You probably also break local history if you do this...

> We might, however, want to "promote" files that have been loaded into an editor
> once from "lazy" state into "known" state thus providing full IResource support
> for these specific files (but not their containers etc). 

That sounds neat!

I filed a few bugs about the issues with refresh.

In CDT we have:
bug 265504 -- CDT is over-eager with refreshLocal(...) it usually calls IProject#refreshLocal() having run an external tool is run.

For our workflows, we do want to keep the IResource features - team, local history, notification, etc. However the refreshLocal(...) API isn't expressive enough.

1) If the resource has a refresh provider which calls-back when there's an external modification (such as windows and clearcase and others in the future) then the expensive refresh when the user calls the API is unneeded.
2) core.resources uses refreshManager to refresh the workspace piece-meal asynchronously. There's no way for consumers to use this i.e. they're blocked until refreshLocal(...) is finished.  The particular IResource (sub-)tree is locked for the entirety of refreshLocal().
3) RefreshManager is currently optimised for deep (Java-like) trees. It refreshes the requested resource iteratively bredth first, 2 layers at a time.

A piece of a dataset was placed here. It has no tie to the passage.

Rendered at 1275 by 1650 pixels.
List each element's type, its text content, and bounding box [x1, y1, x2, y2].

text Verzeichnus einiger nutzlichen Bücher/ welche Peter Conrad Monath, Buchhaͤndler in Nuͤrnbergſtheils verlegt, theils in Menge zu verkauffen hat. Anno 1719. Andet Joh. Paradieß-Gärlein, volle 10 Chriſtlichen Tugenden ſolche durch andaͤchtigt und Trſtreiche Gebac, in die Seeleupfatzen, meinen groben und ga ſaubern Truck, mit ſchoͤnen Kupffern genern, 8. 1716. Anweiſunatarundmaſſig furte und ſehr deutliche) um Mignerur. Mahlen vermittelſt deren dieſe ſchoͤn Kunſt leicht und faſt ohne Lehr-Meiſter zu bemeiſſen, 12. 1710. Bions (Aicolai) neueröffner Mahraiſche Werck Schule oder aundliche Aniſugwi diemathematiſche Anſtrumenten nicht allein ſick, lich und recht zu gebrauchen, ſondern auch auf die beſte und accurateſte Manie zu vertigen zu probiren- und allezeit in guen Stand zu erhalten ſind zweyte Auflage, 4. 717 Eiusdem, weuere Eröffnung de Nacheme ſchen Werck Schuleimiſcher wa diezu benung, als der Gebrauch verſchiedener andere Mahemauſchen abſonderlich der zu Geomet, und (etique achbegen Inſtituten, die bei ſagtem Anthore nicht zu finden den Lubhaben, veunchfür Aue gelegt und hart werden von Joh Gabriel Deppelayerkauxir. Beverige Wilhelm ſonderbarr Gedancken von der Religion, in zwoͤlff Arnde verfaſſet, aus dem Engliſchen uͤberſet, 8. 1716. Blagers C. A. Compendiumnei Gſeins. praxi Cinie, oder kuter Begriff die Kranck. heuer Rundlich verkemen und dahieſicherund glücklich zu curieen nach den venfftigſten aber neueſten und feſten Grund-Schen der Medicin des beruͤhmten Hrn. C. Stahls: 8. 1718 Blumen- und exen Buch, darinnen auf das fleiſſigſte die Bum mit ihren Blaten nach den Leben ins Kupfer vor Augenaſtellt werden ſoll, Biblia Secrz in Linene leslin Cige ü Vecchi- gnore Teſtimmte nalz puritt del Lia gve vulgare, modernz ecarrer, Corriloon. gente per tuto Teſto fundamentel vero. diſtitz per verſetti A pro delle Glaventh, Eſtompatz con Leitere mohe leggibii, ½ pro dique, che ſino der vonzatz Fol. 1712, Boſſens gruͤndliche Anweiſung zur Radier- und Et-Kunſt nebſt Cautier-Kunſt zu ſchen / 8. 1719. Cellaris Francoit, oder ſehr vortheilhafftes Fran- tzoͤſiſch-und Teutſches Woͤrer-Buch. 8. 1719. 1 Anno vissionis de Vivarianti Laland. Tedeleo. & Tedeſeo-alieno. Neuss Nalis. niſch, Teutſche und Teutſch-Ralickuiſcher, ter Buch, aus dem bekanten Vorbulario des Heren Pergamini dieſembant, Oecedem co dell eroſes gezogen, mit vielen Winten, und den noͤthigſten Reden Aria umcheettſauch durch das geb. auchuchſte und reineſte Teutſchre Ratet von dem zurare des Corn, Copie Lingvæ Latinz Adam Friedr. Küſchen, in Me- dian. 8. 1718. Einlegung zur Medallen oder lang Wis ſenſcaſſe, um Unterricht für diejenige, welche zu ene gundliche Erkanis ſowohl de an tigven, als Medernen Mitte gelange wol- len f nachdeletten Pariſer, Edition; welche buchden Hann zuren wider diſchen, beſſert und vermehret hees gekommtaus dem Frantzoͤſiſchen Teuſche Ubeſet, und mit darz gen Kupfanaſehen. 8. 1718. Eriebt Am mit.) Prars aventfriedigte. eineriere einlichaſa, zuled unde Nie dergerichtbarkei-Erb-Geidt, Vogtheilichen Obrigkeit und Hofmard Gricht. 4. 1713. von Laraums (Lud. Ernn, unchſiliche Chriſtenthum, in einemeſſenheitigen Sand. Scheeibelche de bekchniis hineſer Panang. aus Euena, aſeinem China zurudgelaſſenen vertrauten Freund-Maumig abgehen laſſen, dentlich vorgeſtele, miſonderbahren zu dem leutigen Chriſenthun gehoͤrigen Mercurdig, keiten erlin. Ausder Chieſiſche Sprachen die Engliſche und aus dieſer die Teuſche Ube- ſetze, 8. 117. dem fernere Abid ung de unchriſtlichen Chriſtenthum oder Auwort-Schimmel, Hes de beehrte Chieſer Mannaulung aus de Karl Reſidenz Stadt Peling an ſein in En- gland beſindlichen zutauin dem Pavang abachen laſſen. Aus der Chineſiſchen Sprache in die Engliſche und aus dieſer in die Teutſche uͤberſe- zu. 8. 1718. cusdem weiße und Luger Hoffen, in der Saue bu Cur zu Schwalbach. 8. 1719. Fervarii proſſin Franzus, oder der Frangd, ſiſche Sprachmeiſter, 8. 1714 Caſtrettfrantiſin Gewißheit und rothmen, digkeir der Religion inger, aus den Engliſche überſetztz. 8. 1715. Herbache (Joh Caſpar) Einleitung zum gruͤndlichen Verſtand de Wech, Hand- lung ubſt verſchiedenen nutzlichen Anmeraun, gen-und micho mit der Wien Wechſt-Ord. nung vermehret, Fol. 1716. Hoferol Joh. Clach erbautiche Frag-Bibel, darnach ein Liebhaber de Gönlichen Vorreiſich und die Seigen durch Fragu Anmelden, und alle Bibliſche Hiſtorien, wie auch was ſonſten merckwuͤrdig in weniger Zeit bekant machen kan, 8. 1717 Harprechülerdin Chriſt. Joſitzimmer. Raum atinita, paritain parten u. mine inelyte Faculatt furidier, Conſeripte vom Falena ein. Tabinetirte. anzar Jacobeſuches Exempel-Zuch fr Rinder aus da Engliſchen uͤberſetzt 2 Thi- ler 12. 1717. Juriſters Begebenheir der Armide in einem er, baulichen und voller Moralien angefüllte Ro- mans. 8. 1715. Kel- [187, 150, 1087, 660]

I agree it would be good to have lazy updates / and population of the tree. However it should surely be possible to do this without breaking everything that relies upon delta notification (which is a large number of IResource consumers currently...). Is there not a half-way house of not eagerly refreshing, but when a refresh does occur firing a resource changed event to listeners?  

The alternative is that we may get plugins polling these trees for changes... Or worse integrators using a mix of responding to resource change events and polling parts of the tree (if they can discover which bits aren't kept in sync).  I worry that we're throwing the problem out of platform core.resources to the user and asking them to make a choice when they create a linked resource.  Most users aren't going to understand the full implications of this (e.g. some builders don't work on that sub-tree).  

It also won't help in the case where users are creating projects on slow filesystems like RDT or ClearCase where you really do still want the IResource api to work, but fs latency is high.
Comment 12 Anton Leherbauer CLA 2010-03-11 03:51:08 EST
(In reply to comment #11)
> 2) core.resources uses refreshManager to refresh the workspace piece-meal
> asynchronously. There's no way for consumers to use this i.e. they're blocked
> until refreshLocal(...) is finished.  The particular IResource (sub-)tree is
> locked for the entirety of refreshLocal().

I think adding API to schedule a background refresh on any resource would be a valuable addition.  It does not solve all problems mentioned in this bug, but it would help with the typical use case of external builders which need to get the resource tree into sync again, but don't want to lock the workspace for a long time.
Comment 13 Eclipse Webmaster CLA 2019-09-06 15:37:21 EDT
This bug hasn't had any activity in quite some time. Maybe the problem got resolved, was a duplicate of something else, or became less pressing for some reason - or maybe it's still relevant but just hasn't been looked at yet.

If you have further information on the current state of the bug, please add it. The information can be, for example, that the problem still occurs, that you still want the feature, that more information is needed, or that the bug is (for whatever reason) no longer relevant.